Residency and Exhibition of The Eve Of… and a Talk about Make Things (Happen)

Christine Wong Yap, Mirror #1, 2014, wood, asphalt-based coating, light, acrylic, mirror, 13.625 x 13.625 x 5.5 inches

Christine Wong Yap, Mirror #1, 2014, wood, asphalt-based coating, light, acrylic, mirror, 13.625 x 13.625 x 5.5 inches

I’m in Portland, OR…

…exhibiting The Eve Of… at the Portland ‘Pataphysical Society and in the windows at PDX Contemporary…

…developing new work for the show in a residency at c3:initiative (and using the Pulp and Deckle paper making studio)….

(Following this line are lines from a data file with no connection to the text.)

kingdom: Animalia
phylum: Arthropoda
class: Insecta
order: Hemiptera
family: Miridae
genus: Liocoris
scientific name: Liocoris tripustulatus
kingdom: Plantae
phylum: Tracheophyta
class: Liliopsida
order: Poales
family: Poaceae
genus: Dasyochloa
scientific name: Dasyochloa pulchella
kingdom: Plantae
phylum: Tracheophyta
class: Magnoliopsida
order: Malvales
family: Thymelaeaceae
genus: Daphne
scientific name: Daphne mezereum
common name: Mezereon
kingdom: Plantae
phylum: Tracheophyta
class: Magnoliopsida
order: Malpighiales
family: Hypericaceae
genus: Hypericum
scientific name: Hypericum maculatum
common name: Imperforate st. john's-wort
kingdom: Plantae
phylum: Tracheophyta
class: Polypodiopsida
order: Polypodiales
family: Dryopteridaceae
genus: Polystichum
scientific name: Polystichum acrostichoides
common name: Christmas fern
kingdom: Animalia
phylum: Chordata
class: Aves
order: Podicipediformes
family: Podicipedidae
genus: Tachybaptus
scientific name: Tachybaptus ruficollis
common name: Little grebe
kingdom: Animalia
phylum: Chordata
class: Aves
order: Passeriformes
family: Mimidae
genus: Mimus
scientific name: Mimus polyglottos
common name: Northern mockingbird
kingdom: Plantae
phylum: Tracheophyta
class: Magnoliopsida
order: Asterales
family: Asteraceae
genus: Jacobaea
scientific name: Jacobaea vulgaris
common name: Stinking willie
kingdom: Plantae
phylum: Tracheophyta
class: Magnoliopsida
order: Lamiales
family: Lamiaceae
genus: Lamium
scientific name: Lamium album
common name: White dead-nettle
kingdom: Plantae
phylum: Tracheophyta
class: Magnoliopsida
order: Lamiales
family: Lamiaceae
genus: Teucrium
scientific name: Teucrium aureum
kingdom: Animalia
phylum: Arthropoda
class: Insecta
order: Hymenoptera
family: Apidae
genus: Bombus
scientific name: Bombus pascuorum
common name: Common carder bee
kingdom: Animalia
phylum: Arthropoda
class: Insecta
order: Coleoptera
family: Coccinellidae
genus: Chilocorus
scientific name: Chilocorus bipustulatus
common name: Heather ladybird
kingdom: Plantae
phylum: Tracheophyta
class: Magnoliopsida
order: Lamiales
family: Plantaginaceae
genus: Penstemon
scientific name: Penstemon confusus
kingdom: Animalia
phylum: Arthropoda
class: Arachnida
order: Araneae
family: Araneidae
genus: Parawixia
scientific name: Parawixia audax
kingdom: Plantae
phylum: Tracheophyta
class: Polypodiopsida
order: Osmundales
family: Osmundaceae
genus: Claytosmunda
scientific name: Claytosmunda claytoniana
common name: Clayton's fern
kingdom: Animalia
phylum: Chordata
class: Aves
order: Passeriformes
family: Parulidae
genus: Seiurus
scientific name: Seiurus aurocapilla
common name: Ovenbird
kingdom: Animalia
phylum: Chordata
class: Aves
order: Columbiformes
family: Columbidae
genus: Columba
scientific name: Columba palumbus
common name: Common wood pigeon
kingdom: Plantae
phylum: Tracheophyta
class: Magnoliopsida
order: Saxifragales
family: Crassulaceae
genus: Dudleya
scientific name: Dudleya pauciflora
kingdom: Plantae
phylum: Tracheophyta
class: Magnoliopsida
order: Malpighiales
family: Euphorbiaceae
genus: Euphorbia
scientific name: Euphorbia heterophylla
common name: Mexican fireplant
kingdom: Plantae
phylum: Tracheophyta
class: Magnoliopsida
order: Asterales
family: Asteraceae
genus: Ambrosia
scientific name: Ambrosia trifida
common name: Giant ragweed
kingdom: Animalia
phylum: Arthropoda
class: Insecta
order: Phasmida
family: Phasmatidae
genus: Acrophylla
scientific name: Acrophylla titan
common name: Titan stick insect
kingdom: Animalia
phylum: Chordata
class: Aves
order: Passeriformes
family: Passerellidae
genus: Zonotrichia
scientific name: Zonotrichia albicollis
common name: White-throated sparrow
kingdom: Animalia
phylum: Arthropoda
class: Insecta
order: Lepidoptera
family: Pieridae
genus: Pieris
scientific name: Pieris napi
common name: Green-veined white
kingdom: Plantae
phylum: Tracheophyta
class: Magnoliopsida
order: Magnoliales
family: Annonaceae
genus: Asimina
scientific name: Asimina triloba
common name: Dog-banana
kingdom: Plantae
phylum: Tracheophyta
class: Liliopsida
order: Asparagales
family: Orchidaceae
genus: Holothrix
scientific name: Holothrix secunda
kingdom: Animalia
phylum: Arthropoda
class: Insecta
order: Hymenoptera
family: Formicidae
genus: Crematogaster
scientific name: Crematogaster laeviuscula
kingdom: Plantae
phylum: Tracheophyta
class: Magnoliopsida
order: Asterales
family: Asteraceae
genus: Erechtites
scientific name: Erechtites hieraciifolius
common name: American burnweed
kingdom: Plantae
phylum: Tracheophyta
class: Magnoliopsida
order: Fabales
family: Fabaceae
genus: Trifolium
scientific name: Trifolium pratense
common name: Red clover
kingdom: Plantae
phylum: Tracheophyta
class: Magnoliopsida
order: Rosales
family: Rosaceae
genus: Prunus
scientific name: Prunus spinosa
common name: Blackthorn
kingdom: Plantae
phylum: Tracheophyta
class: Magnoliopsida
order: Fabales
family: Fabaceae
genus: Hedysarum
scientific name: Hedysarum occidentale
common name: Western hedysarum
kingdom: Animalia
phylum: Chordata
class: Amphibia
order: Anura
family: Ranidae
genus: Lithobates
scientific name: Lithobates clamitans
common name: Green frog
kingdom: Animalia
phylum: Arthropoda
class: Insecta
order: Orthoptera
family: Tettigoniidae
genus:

…and talking about Make Things (Happen) with guests Julie Perini and Lexa Walsh in PSU’s Assembly.

Join me!

May 20–June 6, 2015
Residency
c3:initiative

June 4–July 17
Exhibition: The Eve Of…
Portland ’Pataphysical Society (PataPDX)
625 NW Everett St #104

May 30–June 27
Window Project Satellite Exhibition : The Eve Of…
PDX Contemporary Windows, 925 NW Flanders

June 4, 6–8pm
Opening Reception
at both ‘PataPDX and PDX Contemporary

Wednesday, May 27, 8-10 pm
PSU Assembly
A discussion about Make Things (Happen) (in partnership with PSU MFA in Art & Social Practice’s Assembly 2015). Features guest dialogists and Make Things (Happen) participating artists Julie Perini and Lexa Walsh. At Portland ‘Pataphysical Society. Limited seating.